Some of the biggest U.S. lenders, eager to bring in more borrowers and extend a yearslong expansion in consumer credit, are handing over the keys to their loan-approval process to personal-finance portal Credit Karma Inc.
Credit-card companies and providers of unsecured consumer loans, known as personal loans, have started to share their closely guarded underwriting models with Credit Karma as part of a new service announced Monday.
That gives the financial-technology company the ability to tell its users with near certainty which loans they will be approved for without having to apply formally. That potentially spares them from being denied and having their credit score dinged, Credit Karma Chief Executive Kenneth Lin said in an interview.
“We are qualifying our member base for loan products without ever having to give information to lenders,” Mr. Lin said.
Lenders’ willingness to share information they have kept secret for years shows their hunger for new sources of business. Although consumer debt, excluding mortgages, is nearly at $4 trillion, there are signs of a slowdown. The growth in credit-card balances is decelerating.
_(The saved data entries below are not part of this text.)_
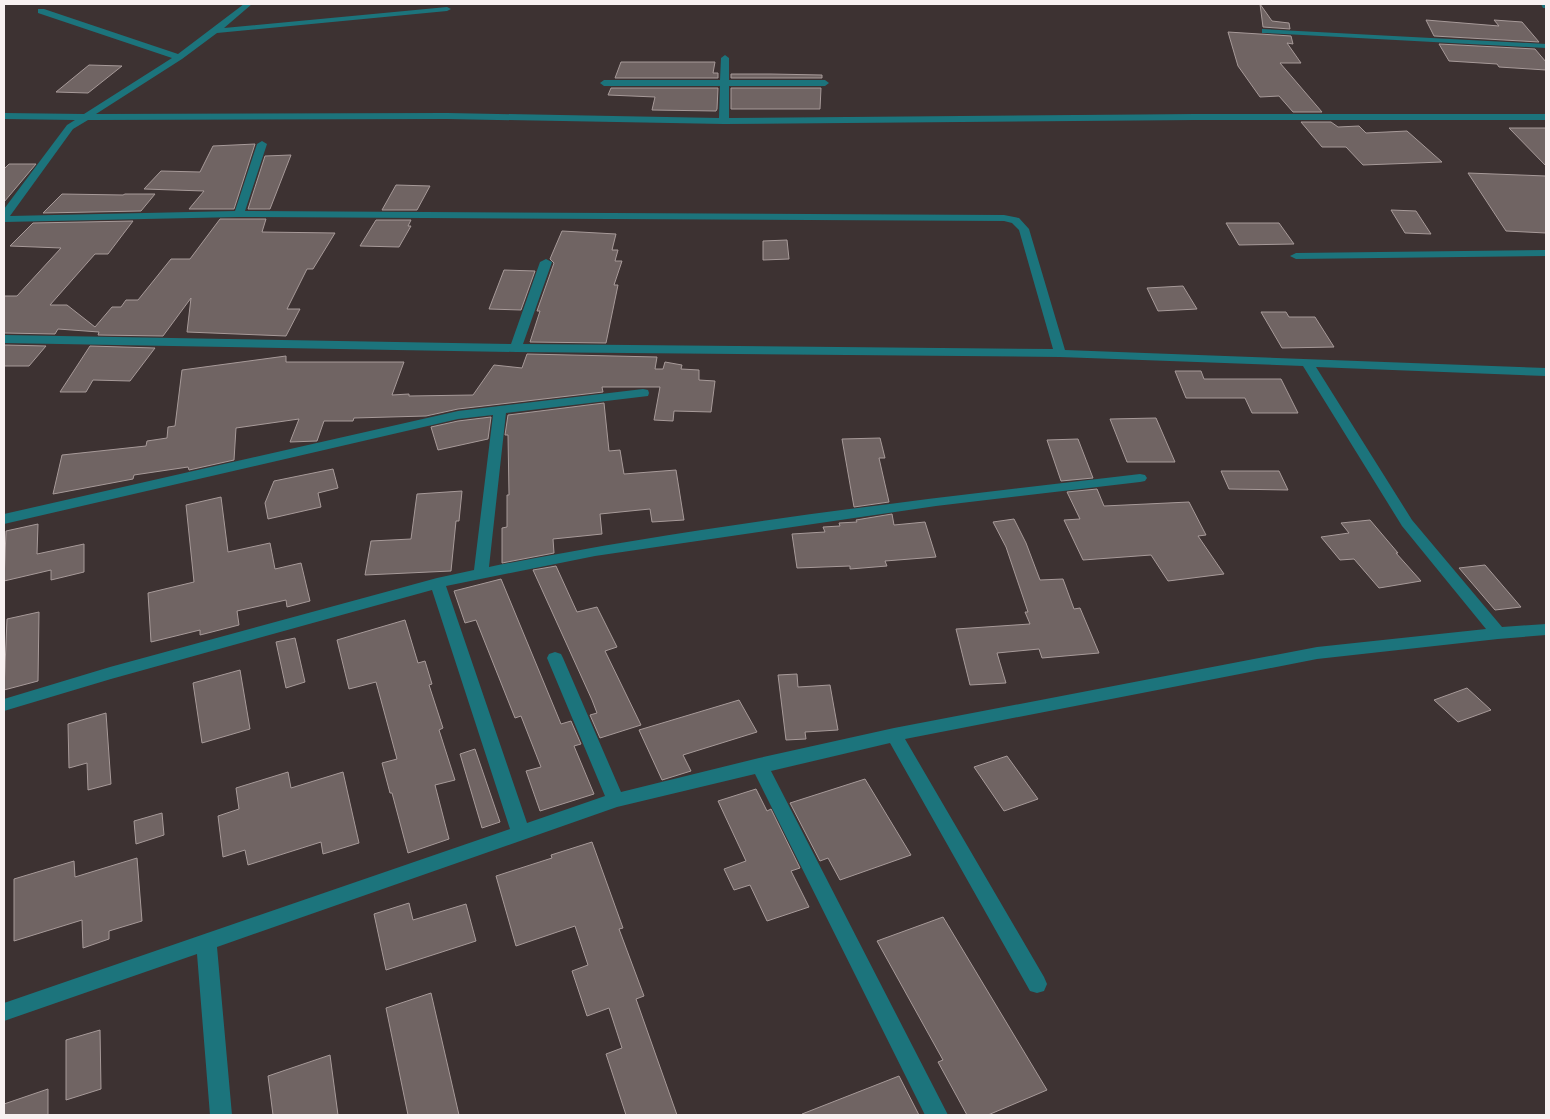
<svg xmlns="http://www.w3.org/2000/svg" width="1550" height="1119" font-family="'IBM Plex Sans',sans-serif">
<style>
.building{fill:#706463;stroke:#a79a99}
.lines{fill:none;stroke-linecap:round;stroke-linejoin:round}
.path{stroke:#8a8181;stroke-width:2;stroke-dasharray:2.5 2.5;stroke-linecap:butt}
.minor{fill:#1c747c;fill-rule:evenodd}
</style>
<rect width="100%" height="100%" fill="#3d3232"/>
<path class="building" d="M1260 4 1272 21 1289 23 1290 29 1263 27Z
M1426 20 1499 26 1494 20 1522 22 1539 42 1434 36Z
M1228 32 1291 36 1293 44 1287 43 1301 63H1280L1322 112H1293L1279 96 1260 97 1238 66Z
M1439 44 1535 49 1546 62V70L1499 67 1497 64 1449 61Z
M621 62H715L713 73H718V78H615Z
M89 65 122 66 88 93 56 92Z
M731 74H771L822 75V78H731Z
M611 88H718L717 109 716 111 652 110 655 97 608 95Z
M731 88H821L820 109H731Z
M1301 122H1331L1338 127 1359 126 1366 133 1407 131 1442 162 1363 165 1346 147H1322Z
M1509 128H1546V166Z
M255 144 234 209H189L204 191 144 189 161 171 200 172 213 146Z
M291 155 270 209H248L265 156Z
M9 164H36L4 202V169Z
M1468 173 1546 176V233L1506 231Z
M396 185 430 186 417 210H382Z
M62 194 123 195 125 194H155L141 211 43 213Z
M1391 210 1416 211 1431 234 1405 233Z
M220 219H266L262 232 335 233 313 269H307L287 309H300L286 336 187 332 191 298 163 336 98 335 99 332 58 329 55 334 4 333V296H17L61 248 10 246 33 223 133 221 108 254H95L50 305H67L95 327 112 307H121L126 300H138L171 259H190Z
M376 220H411L408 226H411L399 247 360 246Z
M1226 223H1279L1294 244 1239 245Z
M562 231 616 234 612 250H618L615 261H622L614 285H618L606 343 530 342 540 311H537L554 263 550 259Z
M787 240 789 259 763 260V241Z
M504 270 535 271 521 310 489 309Z
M1183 286 1197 309 1158 311 1147 288Z
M1261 312H1286L1289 317H1315L1334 347 1282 348Z
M4 345 46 346 29 366H4Z
M90 346 155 348 130 381 93 380 86 392H60Z
M527 354 657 357 655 369H663L665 362 682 365 681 369 699 370V380L715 381 711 412 674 411 673 421 654 420 660 387H602L603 392 458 409 426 416 354 418 353 421H324L317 441 290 442 299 419 236 428 234 460 189 470 188 467 134 475 133 479 53 494 62 455 146 446 147 441 167 438 168 427 175 426 182 370 286 356V362H404L392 395 409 394V396L473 395 494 365 522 368Z
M1175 371H1201L1204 379H1281L1298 413H1252L1245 398H1186Z
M604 403 609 451 620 450 624 474 676 470 684 520 652 522 650 509 600 514 602 534 553 539 554 553 502 563V528L507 527V495H509L508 435H505L508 415Z
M491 417 488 439 438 450 431 427 458 421Z
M1156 418 1175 462H1127L1110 419Z
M880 438 885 458H879L889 502 854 507 842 439Z
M1078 439 1093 478 1061 481 1047 440Z
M333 469 338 488 318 493 321 507 268 519 265 503 274 481Z
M1221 471H1279L1288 490 1229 489Z
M1097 489 1104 506 1189 502 1206 535 1198 536 1224 574 1168 581 1151 555 1083 560 1064 520 1080 519 1067 492Z
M462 491 459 521H456L451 571 365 575 371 541 411 539 417 494Z
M221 497 228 552 270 543 275 569 301 563 310 601 287 607 286 600 237 611 239 625 200 635V630L151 642 148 593 194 582 186 505Z
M892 514 894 525 925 522 936 557 885 561 887 566 850 569V566L797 568 792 534 825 532 823 527 840 526 839 523 857 522 856 520Z
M1014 519 1026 543 1040 580 1063 579 1074 609 1080 608 1099 653 1042 658 1039 649 997 653 1006 683 970 685 956 629 1030 624 1025 612H1028L1006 547 993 522Z
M1370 520 1398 553H1396L1421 581 1379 588 1354 559 1340 560 1321 537 1349 533 1341 523Z
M38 524 37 554 84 544V572L51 580V570L4 581 6 531Z
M1485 565 1521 607 1495 610 1459 568Z
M556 566 577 612 597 607 617 647 605 651 641 725 600 738 590 715 597 713 592 700 533 570Z
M501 579 561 724 571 721 581 744 574 746 594 794 540 811 526 771 541 767 521 716 515 718 476 620 465 623 454 591Z
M39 612 38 681 4 690 7 619Z
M405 620 418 663 425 661 432 684 429 685 443 728 439 730 455 780 435 785 449 839 408 853 392 793H390L382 763 397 759 376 682 349 689 337 640Z
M295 638 305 682 286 688 276 642Z
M240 670 250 729 202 743 193 683Z
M797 674 798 687 830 685 838 730 805 732 806 739 786 740 778 675Z
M1467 688 1491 710 1458 722 1434 700Z
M739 700 757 732 683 755 691 771 662 780 639 730Z
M106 713 111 784 88 790 87 763 69 768 68 724Z
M475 749 500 822 482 828 460 754Z
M1007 756 1038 799 1004 811 974 767Z
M288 772 291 788 343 772 359 843 323 854 321 842 248 865 245 850 223 857 218 816 239 809 236 788Z
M865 779 911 855 840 880 828 858 820 861 790 803Z
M756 789 767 811 771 809 800 868 791 871 809 907 767 921 750 885 734 890 724 869 746 861 718 801Z
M162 813 164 835 136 844 134 821Z
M592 842 623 928 619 929 644 996 636 999 677 1115H626L606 1054 622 1048 609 1008 587 1016 572 971 588 965 575 926 516 946 496 876 552 858 551 855Z
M137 858 142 921 109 931V939L83 948 82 920 14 941V879L74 861 75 877Z
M409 903 413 920 466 904 476 941 386 970 374 914Z
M943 917 1047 1090 988 1115H967L938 1062 943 1060 877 941Z
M431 993 459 1115H408L386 1008Z
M100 1030 101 1089 66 1100V1040Z
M330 1055 338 1115H273L268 1076Z
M899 1076 919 1115H802V1114Z
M48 1089V1115H4V1104Z"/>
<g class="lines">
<path class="path" d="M604 4H644"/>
<path class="minor" d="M244 4H252L224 28 447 7 451 9 447 11 217 33 182 59 96 114 447 113 719 118 720 86H604L600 83 604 80H720L721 58 725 55 729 58V80H825L829 83 825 86H729V118L1195 114H1546V120H1195L724 124 447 119 88 120 73 129 10 216 235 211 257 144 262 141 267 144 245 211 1004 215 1019 218 1029 229 1065 350 1546 368V376L1316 367 1412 520 1502 627 1546 624V635L1498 639 1317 659 905 739 1044 977 1047 984 1044 991 1037 993 1030 991 890 743 771 771 948 1115H925L755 774 617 807 217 947 232 1115H210L197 954 4 1021V1003L510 829 432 590 111 679 4 711V699L110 667 437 578 474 570 493 415 458 419 4 524V514L458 411 643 389 648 390 649 393 648 396 506 413 489 567C704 524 923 499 1140 474L1145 475 1147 478 1145 481 1140 482 936 506 595 556 446 586 527 823 605 796 547 658 549 654 555 652 561 654 563 658 621 792 759 758 894 728 1317 647 1486 629 1402 526 1303 366 1060 357 516 352 4 343V335L511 344 540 262 546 259 552 262 523 344 1053 349 1019 230 1012 223 1004 221 239 217 4 222V209L67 125 75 120 4 119V113L84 114 172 58 38 13V9H44L178 54Z
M1541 4H1546V8H1543Z
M1262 29 1546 44V48L1265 33H1262Z
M1546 250V256L1296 259 1290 256 1296 253Z"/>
</g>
<rect width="1550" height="1119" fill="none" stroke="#f8f1f1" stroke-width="10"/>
</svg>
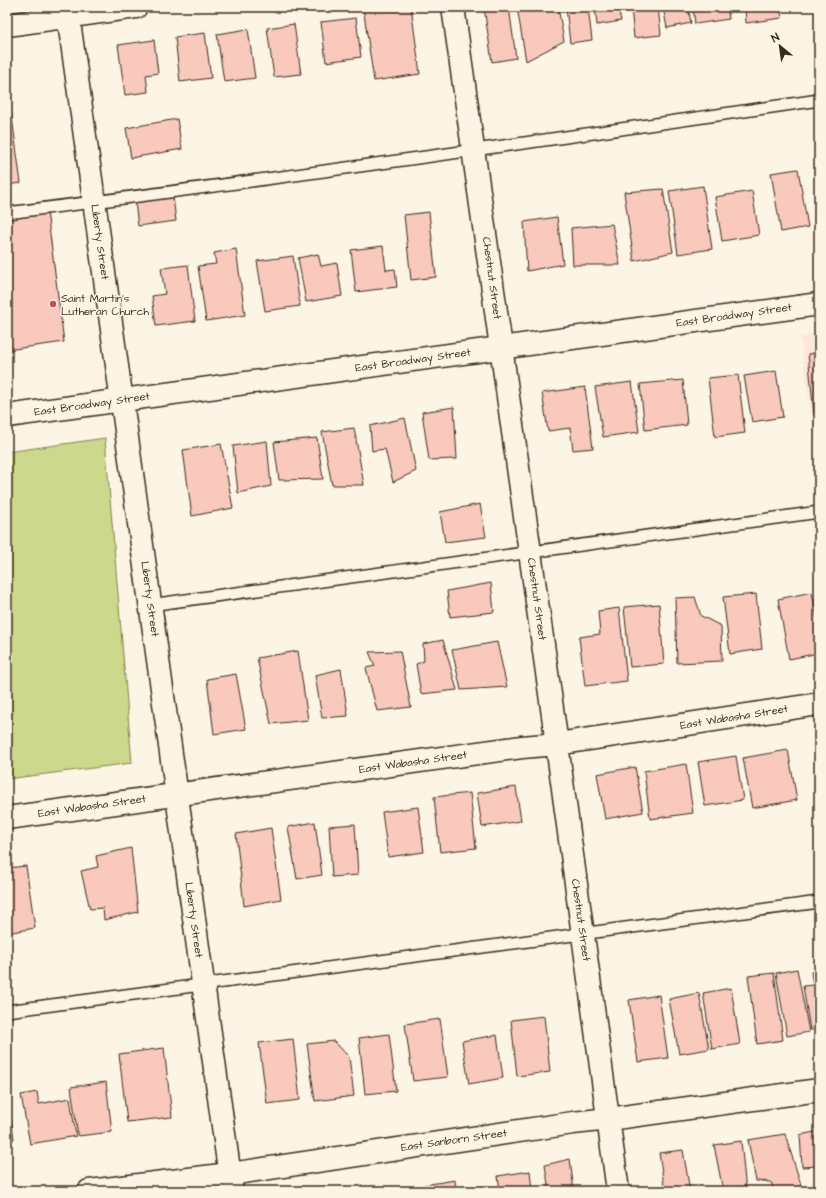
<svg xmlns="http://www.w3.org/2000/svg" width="826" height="1198" font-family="'Architects Daughter',sans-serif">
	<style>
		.built { fill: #fbe8d9 }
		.green { fill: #ccd88b; stroke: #848154 }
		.building { fill: #f8c9bc; stroke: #3b2a1e }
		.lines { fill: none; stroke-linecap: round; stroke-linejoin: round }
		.service-casing { stroke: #3b2a1e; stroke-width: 14 }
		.minor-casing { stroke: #3b2a1e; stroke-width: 25 }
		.tertiary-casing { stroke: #3b2a1e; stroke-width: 25 }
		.secondary-casing { stroke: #3b2a1e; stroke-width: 25 }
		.service { stroke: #fcf5e5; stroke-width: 11 }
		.minor { stroke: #fcf5e5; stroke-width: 22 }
		.tertiary { stroke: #fcf5e5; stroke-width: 22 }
		.secondary { stroke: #fcf5e5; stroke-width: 22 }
		.poi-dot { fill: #d1495b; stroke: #fcf5e5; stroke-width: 1.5 }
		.labels { text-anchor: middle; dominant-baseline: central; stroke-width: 3; stroke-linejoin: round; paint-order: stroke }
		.street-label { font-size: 11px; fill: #3b2a1e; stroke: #fcf5e5 }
		.poi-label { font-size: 11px; fill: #3b2a1e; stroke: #fcf5e5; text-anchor: start }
	</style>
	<rect width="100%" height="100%" fill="#fcf5e5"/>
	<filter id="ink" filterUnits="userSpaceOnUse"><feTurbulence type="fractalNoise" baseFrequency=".025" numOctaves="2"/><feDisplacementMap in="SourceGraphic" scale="8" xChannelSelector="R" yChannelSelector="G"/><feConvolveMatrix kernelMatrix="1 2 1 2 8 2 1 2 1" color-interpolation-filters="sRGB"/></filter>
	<g filter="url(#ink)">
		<path class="built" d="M819 334V453L817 454 800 337Z"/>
		<path class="green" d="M105 438 132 763 7 779V452Z"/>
		<path class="building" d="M363 7H411L420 74 374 81Z
			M484 7H509L516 58 492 62Z
			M517 7H558L564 41 526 61Z
			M566 7H588L592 40 570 43Z
			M595 7H618L621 21 597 25Z
			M631 7H658L661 35 634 38Z
			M663 7H688L691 23 667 28Z
			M693 7H727L729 19 695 24Z
			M745 7H780L782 18 746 23Z
			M356 18 361 57 326 62 321 22Z
			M294 24 301 74 274 77 267 28Z
			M248 29 255 78 224 82 217 34Z
			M205 33 211 78 180 82 175 37Z
			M154 40 158 73 146 75 148 92 125 95 118 45Z
			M7 81 21 183 7 185Z
			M177 119 182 149 131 158 126 128Z
			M798 169 808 227 781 232 771 173Z
			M703 186 712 249 678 254 669 191Z
			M663 189 673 252 634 261 624 192Z
			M752 191 759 235 722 241 715 197Z
			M173 197 176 221 138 226 135 202Z
			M47 211 64 342 7 350V217Z
			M429 212 436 277 411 280 404 215Z
			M557 217 563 264 527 271 524 222Z
			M612 224 620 265H573L571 228Z
			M383 246 386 270 395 269 397 287 356 292 351 250Z
			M236 249 245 315 206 321 198 266 216 264 214 253Z
			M318 254 321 266 337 263 342 296 306 302 298 258Z
			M293 256 300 306 265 311 257 261Z
			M188 265 195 321 156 326 152 296 165 294 161 268Z
			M819 352V413L814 414 808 354Z
			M776 371 783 417 752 422 744 376Z
			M738 375 745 433 715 437 708 378Z
			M683 380 687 425 645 430 640 384Z
			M632 382 639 432 603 437 595 387Z
			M585 387 593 448 573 450 570 428 548 431 542 393Z
			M454 407 457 459 429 460 422 412Z
			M405 418 416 471 393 482 385 449 372 451 370 426Z
			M354 428 364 485H332L322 432Z
			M317 438 323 479 279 480 274 442Z
			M267 441 271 486 238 493 233 446Z
			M221 444 233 508 192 516 183 450Z
			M480 504 486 537 445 542 440 512Z
			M491 583 494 612 450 617 447 591Z
			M812 592 819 628V653L789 659 778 599Z
			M756 594 762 649 730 654 723 597Z
			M695 597 701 616 721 626 722 661 677 663 675 598Z
			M659 604 664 664 630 667 624 607Z
			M619 608 627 681 585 686 579 637 600 634 598 611Z
			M443 640 457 690 421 694 416 664 424 661 423 644Z
			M497 642 507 687 461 690 452 650Z
			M298 651 308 720 271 724 257 658Z
			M400 651 411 707 377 711 366 668 375 666 369 652Z
			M341 669 348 716 322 718 315 675Z
			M236 674 246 729 214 734 207 679Z
			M788 750 797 800 752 808 743 758Z
			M816 751H819V769Z
			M736 756 743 800 705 806 698 762Z
			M686 764 693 813 650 819 644 771Z
			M635 767 643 812 605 819 597 774Z
			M516 787 521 821 482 827 477 793Z
			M470 793 476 848 440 852 434 797Z
			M418 807 424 852 388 857 382 812Z
			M315 822 322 875 297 879 288 827Z
			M355 824 358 875 332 877 329 826Z
			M271 828 281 899 244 906 236 834Z
			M131 848 138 912 104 920 103 908 90 909 81 871 98 867 96 856Z
			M26 866 35 928 7 933V868Z
			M797 969 809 1032 787 1036 776 973Z
			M819 970V1029L810 1030 803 986 813 985 811 972Z
			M774 973 783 1040 757 1044 748 976Z
			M731 988 740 1044 712 1049 703 993Z
			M699 993 709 1049 679 1054 669 999Z
			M659 995 668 1058 638 1062 629 1000Z
			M544 1016 550 1072 517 1076 511 1020Z
			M440 1019 448 1077 413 1081 405 1024Z
			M389 1034 396 1091 365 1094 359 1038Z
			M497 1035 503 1078 469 1084 462 1041Z
			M293 1039 300 1100 267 1104 259 1043Z
			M334 1041 349 1057 354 1096 315 1101 307 1044Z
			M164 1048 172 1117 127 1122 119 1054Z
			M106 1082 112 1132 78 1136 71 1087Z
			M37 1092 39 1104 70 1098 76 1136 30 1144 21 1095Z
			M7 1093 14 1139 7 1141Z
			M819 1131V1166L802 1167 800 1135Z
			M785 1134 803 1191H774L771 1182 756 1181 748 1140Z
			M741 1141 746 1191H723L714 1145Z
			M683 1150 690 1191H665L659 1153Z
			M570 1159 574 1191H549L545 1165Z
			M530 1171 532 1191H500L498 1176Z
			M455 1180 456 1191H425L424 1185Z
			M415 1186 416 1191H390V1190Z"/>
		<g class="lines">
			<defs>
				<path id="service" d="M7 213C278 179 549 140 819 100
					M150 605 819 512
					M7 1011 819 902"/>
				<path id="minor" d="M67 7 232 1191
					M453 7 551 701 618 1191
					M7 818 522 747 557 744 819 704"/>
				<path id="tertiary" d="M7 25 136 7
					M89 1191 230 1174 573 1123 609 1119 819 1090"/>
				<path id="secondary" d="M7 416 819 304"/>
			</defs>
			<use href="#service" class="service-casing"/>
			<use href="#minor" class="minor-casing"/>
			<use href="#tertiary" class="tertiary-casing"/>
			<use href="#secondary" class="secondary-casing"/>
			<use href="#service" class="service"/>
			<use href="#minor" class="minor"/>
			<use href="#tertiary" class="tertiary"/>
			<use href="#secondary" class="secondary"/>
		</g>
	</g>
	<circle class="poi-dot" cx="53" cy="304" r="4"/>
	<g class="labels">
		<g class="street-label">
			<text transform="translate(100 242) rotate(82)">Liberty Street</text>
			<text transform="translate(492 278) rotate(82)">Chestnut Street</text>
			<text transform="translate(734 315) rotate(-8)">East Broadway Street</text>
			<text transform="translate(413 360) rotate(-8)">East Broadway Street</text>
			<text transform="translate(92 404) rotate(-8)">East Broadway Street</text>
			<text transform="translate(150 599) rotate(82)">Liberty Street</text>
			<text transform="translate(537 599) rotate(82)">Chestnut Street</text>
			<text transform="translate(734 717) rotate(-9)">East Wabasha Street</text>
			<text transform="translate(413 762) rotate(-8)">East Wabasha Street</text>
			<text transform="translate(92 806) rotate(-8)">East Wabasha Street</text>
			<text transform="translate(194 920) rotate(82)">Liberty Street</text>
			<text transform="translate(581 920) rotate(82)">Chestnut Street</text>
			<text transform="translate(454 1140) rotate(-8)">East Sanborn Street</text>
		</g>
		<g class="poi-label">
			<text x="61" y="298">Saint Martin's<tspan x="61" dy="13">Lutheran Church</tspan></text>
		</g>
	</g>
	<rect width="826" height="1198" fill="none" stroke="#fcf5e5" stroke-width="24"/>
	<rect x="12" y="12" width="802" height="1174" fill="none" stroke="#3b2a1e" stroke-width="1.5" filter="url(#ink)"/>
	<g transform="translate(780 46) rotate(331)" stroke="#fcf5e5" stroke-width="3" paint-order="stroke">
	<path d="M0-3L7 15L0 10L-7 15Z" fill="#3b2a1e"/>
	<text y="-6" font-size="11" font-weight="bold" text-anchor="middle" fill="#3b2a1e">N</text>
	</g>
</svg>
Meanwhile, the number of new cards given out has plateaued at nearly 67 million in each of the past three years, according to estimates from Mercator Advisory Group.
With more than 80 million members across the U.S. and Canada, Credit Karma has relationships with many potential consumers that banks covet. It also has access to financial data about prospective customers that banks lack. For instance, a tax-preparation service Credit Karma launched two years ago has let the company see tax filers’ incomes.
Mr. Lin declined to identify the credit-card issuers participating in the new service but said it included two of the five largest. American Express Co. , Bank of America Corp. , Capital One Financial Corp. , Citigroup Inc. and JPMorgan Chase & Co. are the top five U.S. credit-card issuers, according to the Nilson Report, an industry publication. LendingClub Corp. and Upgrade Inc. are among the unsecured consumer lenders that have joined, Mr. Lin added.
Previously, Credit Karma recommended loans to its users based on a reverse-engineering of banks’ credit criteria. It charges lenders a fee if its users take out a loan it recommended.
Historically, lenders relied on mass mailings to find new customers, but that has become a less popular strategy in recent years. The number of mailed credit-card offers hit a five-year peak of 4.6 billion in 2016 and has fallen since, according to research firm Mintel Comperemedia.
By sharing their underwriting models, lenders increase the chances that the loan applications they receive will be approved. Still, in the past, some lenders have run into trouble by offering loans to unfamiliar borrowers that came to them through search engines or other external websites. Plus, Credit Karma says its users have an average credit score that is slightly lower than the national FICO average of 704 on a scale of 300 to 850.
Mr. Lin said that “virtually all our partners” said the Credit Karma users are better credit risks because they mainly come to the website to learn their credit score. “That in itself shows a higher level of responsibility than those who don’t look at their credit.”